## DIRECTIONS
Decide whether each statement agrees with the article below on the spider-inspired soft robot, answering yes or no and quoting the deciding words: (a) The robot is made of silicone rubber alone. (b) Conventional small soft robots have 18 degrees of freedom. (c) The machine was built from 12 layers of elastic silicone.

Peacock Spider Inspires Tiny Origami Soft Robot At Harvard [Video]
In a bid to aid human efforts in medicine and related fields, a team of engineers at Harvard has developed a tiny soft-robot, one that looks similar to the colorful peacock spider and performs a range of motions on the millimeter scale.
The spider bot, nicknamed MORPH, was created with a novel fabrication technique developed to add flexibility into rigid machines operating today. The method is still at a nascent stage, but the team believes future work around these lines could make machines capable enough to enter the human body for microsurgery or other places that are difficult to reach.
“By developing a new hybrid technology that merges three different fabrication techniques, we created a soft robotic spider made only of silicone rubber with 18 degrees of freedom, encompassing changes in structure, motion, and color, and with tiny features in the micrometer range,” Sheila Russo, one of the researchers behind the tiny robot, said in a statement.
These capabilities, as Russo described, mark a major upgrade over conventional small soft-robots that carry a mere one degree of freedom and trigger only a single change in shape or motion at a time. The team even released a video to showcase the functioning and capabilities of the spider-inspired soft-robot.
In order to create this millimeter-sized machine, Russo and colleagues used soft lithography and laser-micromachining to produce 12 layers of elastic silicone. The layers were combined to form a peacock spider-like structure and connected to thin, hollow tubes.

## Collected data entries
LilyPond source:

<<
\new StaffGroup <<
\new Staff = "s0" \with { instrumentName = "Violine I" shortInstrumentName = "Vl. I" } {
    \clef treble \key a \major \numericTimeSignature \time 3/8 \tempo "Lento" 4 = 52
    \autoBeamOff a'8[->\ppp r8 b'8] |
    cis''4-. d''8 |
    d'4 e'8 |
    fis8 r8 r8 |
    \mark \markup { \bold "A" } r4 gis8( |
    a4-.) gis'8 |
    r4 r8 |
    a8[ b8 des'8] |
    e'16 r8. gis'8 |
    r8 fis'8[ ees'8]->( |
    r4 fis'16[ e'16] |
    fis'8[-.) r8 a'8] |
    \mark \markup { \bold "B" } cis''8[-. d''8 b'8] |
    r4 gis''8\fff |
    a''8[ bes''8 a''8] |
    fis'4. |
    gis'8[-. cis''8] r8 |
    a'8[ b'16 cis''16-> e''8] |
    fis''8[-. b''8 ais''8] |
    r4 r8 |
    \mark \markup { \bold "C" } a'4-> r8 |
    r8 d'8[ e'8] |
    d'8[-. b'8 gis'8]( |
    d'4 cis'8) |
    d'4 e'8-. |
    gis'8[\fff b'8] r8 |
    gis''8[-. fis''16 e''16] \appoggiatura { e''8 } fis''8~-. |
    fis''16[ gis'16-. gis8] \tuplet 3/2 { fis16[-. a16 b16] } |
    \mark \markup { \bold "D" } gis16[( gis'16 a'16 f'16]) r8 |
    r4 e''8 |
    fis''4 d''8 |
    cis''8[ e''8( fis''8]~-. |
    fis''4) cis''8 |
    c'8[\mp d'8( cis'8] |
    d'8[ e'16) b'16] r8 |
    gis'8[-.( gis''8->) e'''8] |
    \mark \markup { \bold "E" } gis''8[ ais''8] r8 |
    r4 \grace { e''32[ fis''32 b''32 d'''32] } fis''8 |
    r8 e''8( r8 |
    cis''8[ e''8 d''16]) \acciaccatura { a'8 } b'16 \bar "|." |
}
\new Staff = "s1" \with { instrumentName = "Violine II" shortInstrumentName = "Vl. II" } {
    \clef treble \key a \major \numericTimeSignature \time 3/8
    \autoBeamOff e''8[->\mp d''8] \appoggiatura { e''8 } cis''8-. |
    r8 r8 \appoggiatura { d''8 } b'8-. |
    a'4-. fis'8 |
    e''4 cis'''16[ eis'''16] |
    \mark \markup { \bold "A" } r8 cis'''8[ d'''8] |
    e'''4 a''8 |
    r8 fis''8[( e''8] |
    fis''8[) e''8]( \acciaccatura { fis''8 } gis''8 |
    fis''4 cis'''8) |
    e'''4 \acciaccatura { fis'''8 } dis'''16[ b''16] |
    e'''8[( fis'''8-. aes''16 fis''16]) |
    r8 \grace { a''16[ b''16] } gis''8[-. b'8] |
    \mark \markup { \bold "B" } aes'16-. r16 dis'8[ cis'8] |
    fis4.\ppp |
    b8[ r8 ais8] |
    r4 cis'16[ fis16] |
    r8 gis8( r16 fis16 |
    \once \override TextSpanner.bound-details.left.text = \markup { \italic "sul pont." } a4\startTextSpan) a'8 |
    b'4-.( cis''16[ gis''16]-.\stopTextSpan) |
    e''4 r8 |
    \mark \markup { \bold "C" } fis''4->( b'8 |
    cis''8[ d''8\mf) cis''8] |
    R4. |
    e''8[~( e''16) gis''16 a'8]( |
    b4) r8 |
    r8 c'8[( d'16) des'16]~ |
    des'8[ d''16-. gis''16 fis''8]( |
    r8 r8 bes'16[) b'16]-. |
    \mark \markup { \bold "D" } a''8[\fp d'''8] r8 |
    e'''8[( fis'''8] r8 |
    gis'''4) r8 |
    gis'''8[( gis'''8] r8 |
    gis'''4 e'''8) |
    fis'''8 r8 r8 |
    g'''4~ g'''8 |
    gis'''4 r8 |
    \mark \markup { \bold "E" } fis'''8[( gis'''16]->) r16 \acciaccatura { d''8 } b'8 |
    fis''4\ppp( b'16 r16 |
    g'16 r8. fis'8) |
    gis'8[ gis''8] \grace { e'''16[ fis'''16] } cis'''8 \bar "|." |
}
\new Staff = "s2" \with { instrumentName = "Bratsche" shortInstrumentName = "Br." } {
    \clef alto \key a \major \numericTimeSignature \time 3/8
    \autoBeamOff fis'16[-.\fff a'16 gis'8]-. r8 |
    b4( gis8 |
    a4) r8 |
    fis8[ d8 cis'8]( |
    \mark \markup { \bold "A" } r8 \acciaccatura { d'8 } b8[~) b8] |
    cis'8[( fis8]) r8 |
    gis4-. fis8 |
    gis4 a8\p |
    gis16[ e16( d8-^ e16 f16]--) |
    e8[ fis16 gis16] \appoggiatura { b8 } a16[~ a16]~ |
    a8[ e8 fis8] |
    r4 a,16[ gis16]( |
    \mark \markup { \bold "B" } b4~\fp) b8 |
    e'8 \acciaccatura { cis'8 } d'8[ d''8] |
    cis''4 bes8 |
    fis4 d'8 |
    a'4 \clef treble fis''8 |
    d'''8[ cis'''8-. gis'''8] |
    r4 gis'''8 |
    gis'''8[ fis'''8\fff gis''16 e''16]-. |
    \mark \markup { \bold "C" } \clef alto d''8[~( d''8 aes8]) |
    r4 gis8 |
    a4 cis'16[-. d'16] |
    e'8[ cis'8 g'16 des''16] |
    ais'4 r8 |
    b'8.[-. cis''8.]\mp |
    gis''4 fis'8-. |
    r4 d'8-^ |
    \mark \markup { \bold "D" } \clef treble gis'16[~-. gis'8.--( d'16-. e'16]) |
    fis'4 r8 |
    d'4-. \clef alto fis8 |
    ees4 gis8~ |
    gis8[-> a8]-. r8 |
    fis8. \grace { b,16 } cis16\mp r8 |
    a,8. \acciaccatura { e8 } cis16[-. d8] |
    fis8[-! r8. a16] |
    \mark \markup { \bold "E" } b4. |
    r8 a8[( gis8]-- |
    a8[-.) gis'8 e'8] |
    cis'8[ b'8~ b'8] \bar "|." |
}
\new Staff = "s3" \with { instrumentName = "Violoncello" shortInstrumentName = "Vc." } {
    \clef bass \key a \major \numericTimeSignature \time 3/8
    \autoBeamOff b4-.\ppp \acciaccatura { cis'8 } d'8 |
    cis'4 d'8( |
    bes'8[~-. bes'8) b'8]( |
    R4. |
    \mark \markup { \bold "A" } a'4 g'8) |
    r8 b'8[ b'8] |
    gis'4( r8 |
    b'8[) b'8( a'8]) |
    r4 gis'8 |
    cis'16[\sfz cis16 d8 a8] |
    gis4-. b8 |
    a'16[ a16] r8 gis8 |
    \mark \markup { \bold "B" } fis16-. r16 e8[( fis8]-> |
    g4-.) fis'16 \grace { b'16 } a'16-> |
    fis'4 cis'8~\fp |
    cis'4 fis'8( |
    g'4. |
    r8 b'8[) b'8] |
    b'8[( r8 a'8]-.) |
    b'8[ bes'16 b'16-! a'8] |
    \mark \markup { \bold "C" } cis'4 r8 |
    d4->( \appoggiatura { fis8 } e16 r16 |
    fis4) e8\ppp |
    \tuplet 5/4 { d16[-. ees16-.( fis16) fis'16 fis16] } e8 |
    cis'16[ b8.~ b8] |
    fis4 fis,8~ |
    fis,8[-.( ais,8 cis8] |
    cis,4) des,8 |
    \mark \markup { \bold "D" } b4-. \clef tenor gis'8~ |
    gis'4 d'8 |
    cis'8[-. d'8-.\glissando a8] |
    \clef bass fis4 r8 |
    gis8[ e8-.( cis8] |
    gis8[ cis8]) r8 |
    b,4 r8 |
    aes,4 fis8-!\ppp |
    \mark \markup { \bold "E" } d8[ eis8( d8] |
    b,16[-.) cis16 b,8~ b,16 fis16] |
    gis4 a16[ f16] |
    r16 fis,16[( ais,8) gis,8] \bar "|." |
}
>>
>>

## YOUR RESPONSE
(a) Yes: "made only of silicone rubber"
(b) No: "carry a mere one degree of freedom"
(c) Yes: "produce 12 layers of elastic silicone"